Given text
============

His work has graced records by a number of greats over the years: he’s collaborated with Soul II Soul, Massive Attack, Tricky, remixed Björk and Gangstarr’s DJ Premier, and gave London Posse the backing for their era-defining UK hip hop classic ‘How’s Life In London’. That’s the tip of the iceberg when it comes to his credentials – he also had a parallel career as a photographer, documenting early skateboard culture for Rad magazine back in the day. Despite his consistently innovative contributions to UK music, Dobie is not a name that many will have heard of, largely due to his total aversion to the spotlight.

His philosophy and approach dates back to a period when nightclubs were called sound systems, when DJing was a lifestyle not a way to make a living, a time long before press-shot saturation and blog-interview overkill, an era when the people behind the boards let their music do all the talking. 2013 brings with it a new phase in Dobie’s career, with a brand new solo album on Big Dada, entitled We Will Not Harm You, due February 4 and adorned with a hand-drawn cover by his friend, artist Chris Ofili. FACT spent an afternoon with Dobie getting a guided tour through 25 years of London music history and hip-hop culture.

============

Provided material
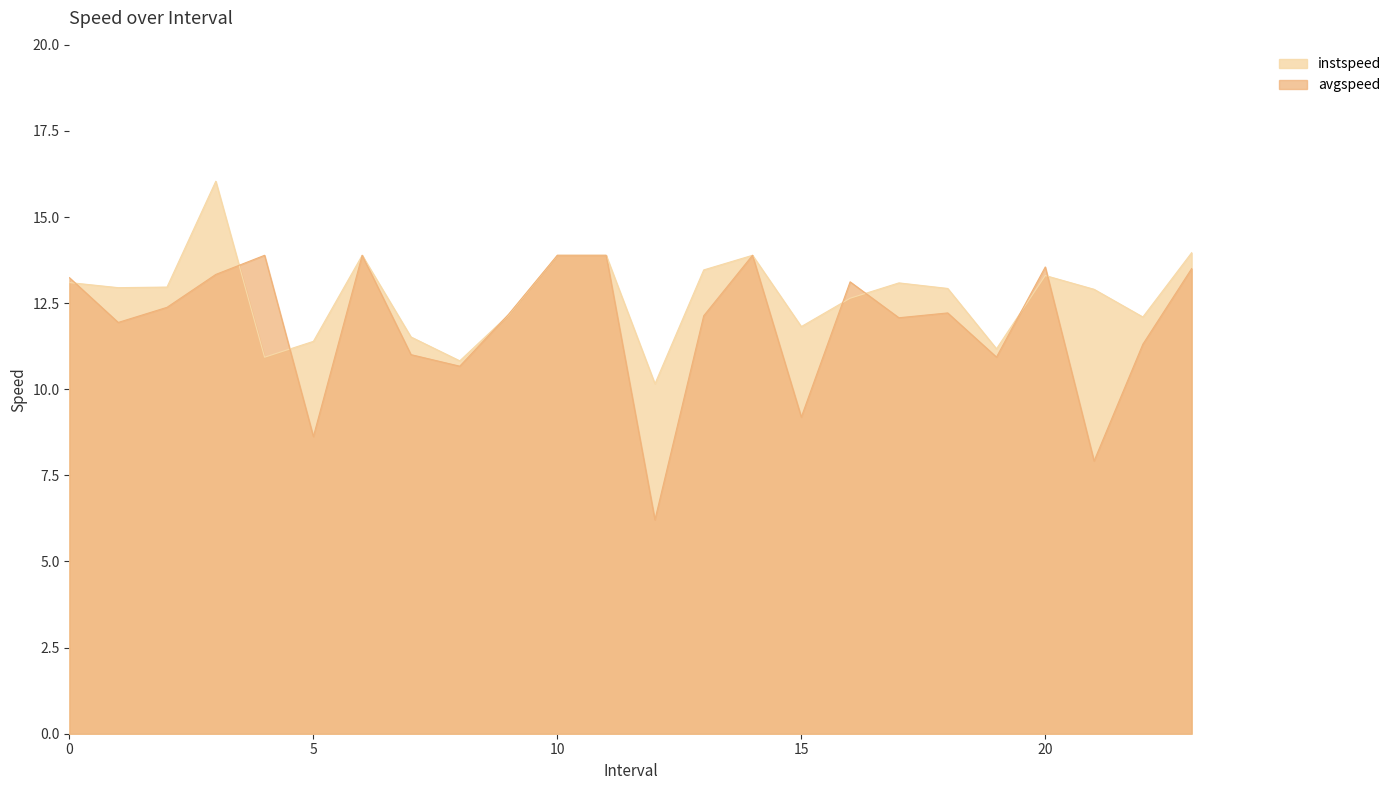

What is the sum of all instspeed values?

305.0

============

Exercises
(a) In the profile of Dobie, swap "sound systems" for "dance halls" and give the stretch from "His philosophy and" through "and hip-hop culture.".
(b) According to the profile of Dobie, what is the title of his new solo album on Big Dada?
(c) Write the next part of the profile of Dobie, picking up after its final sentence.

Answers for the tasks
(a)
His philosophy and approach dates back to a period when nightclubs were called dance halls, when DJing was a lifestyle not a way to make a living, a time long before press-shot saturation and blog-interview overkill, an era when the people behind the boards let their music do all the talking. 2013 brings with it a new phase in Dobie’s career, with a brand new solo album on Big Dada, entitled We Will Not Harm You, due February 4 and adorned with a hand-drawn cover by his friend, artist Chris Ofili. FACT spent an afternoon with Dobie getting a guided tour through 25 years of London music history and hip-hop culture.

(b) We Will Not Harm You

(c)
 

 

Your first ever appearance on record was with a hip-hop group called NSO Force Organisation, a track called ‘Give It Up’, on Vinyl Solution, back in 1989. How did that come about?

“I worked with Dougie, who was a first generation hip-hop kid from Ladbroke Grove, he started this NSO Force thing. I don’t know how we ended up in a deal with Vinyl Solution, I really don’t. The record was produced by J Saul Kane, who later went on to make a name for himself as Depth Charge. You have to understand, we were all hip-hop kids. Everyone knows him in Ladbroke Grove, nah mean? He was tight with the label. So yeah, NSO Force was kinda the first record I appeared on. I was green, likely totally green. A seedling, not even sprouted any leaves yet.”

How was a record like that made back then?

“It was a home studio of sorts. We had what we wanted to sample, we went to this guy Brian’s studio. Brian played live bass on it. I did the drums, did the cuttin’ of the records, told ’em what to sample. ‘I wanna sample this bit right here,’ and we pieced it together like that.”

 

“Hip-hop set London on fire.”

 

What was it made on back then, in the days before software?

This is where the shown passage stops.